From the entries that follow, copy each line containing the word "deště".

# [Task material]
▬▬▬

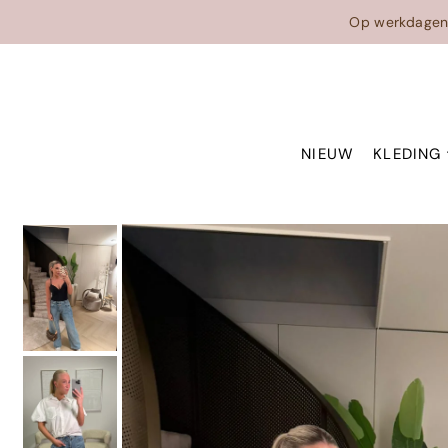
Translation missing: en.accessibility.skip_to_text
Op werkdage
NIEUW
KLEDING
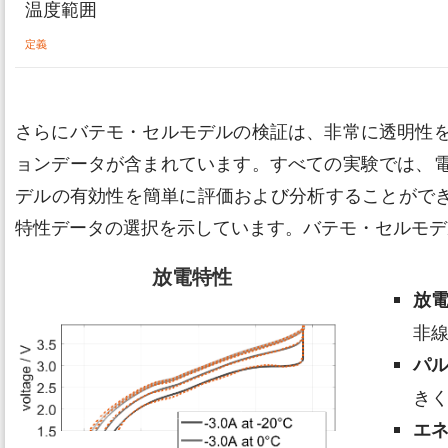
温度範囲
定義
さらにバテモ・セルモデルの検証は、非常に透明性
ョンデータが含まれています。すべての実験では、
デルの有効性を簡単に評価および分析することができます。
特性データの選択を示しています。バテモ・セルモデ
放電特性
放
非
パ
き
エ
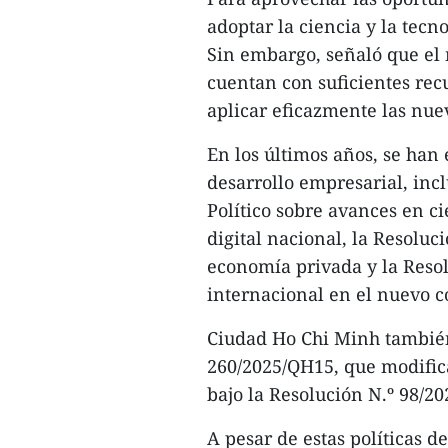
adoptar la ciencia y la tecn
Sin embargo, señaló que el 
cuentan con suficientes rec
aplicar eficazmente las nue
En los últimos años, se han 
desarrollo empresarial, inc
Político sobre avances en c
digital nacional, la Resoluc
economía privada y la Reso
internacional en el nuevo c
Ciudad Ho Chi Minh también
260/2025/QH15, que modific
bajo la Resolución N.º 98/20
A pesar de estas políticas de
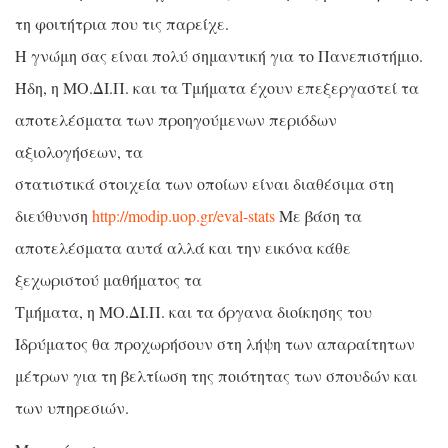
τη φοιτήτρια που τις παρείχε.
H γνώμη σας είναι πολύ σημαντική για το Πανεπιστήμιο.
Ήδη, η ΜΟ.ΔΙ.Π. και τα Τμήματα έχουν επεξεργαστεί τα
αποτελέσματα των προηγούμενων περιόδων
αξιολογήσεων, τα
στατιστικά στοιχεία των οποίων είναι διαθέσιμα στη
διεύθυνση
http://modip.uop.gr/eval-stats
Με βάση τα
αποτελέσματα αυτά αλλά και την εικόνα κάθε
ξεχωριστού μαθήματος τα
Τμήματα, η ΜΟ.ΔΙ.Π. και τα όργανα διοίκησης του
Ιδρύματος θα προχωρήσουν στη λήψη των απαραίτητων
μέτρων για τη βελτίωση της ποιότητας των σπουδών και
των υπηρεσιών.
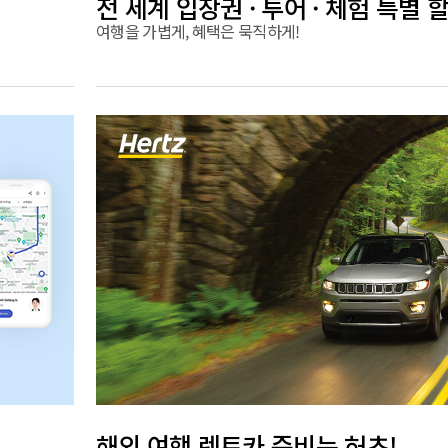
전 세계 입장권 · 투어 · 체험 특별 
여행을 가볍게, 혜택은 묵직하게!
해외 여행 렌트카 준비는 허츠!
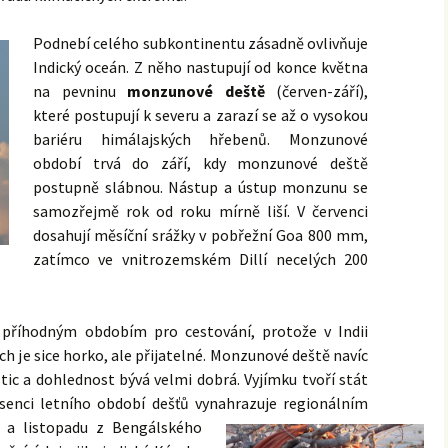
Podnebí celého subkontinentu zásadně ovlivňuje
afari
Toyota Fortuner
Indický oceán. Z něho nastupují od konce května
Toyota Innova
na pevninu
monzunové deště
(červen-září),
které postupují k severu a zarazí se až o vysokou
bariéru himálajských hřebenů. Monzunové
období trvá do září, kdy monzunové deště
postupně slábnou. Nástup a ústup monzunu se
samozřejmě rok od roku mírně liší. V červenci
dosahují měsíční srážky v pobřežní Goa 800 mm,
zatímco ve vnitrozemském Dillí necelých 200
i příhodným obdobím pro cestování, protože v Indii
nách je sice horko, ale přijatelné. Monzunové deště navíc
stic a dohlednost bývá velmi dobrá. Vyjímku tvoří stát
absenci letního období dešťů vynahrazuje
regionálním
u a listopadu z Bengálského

▬▬▬

# [Reply]
monzunové deště
období trvá do září, kdy monzunové deště
nách je sice horko, ale přijatelné. Monzunové deště navíc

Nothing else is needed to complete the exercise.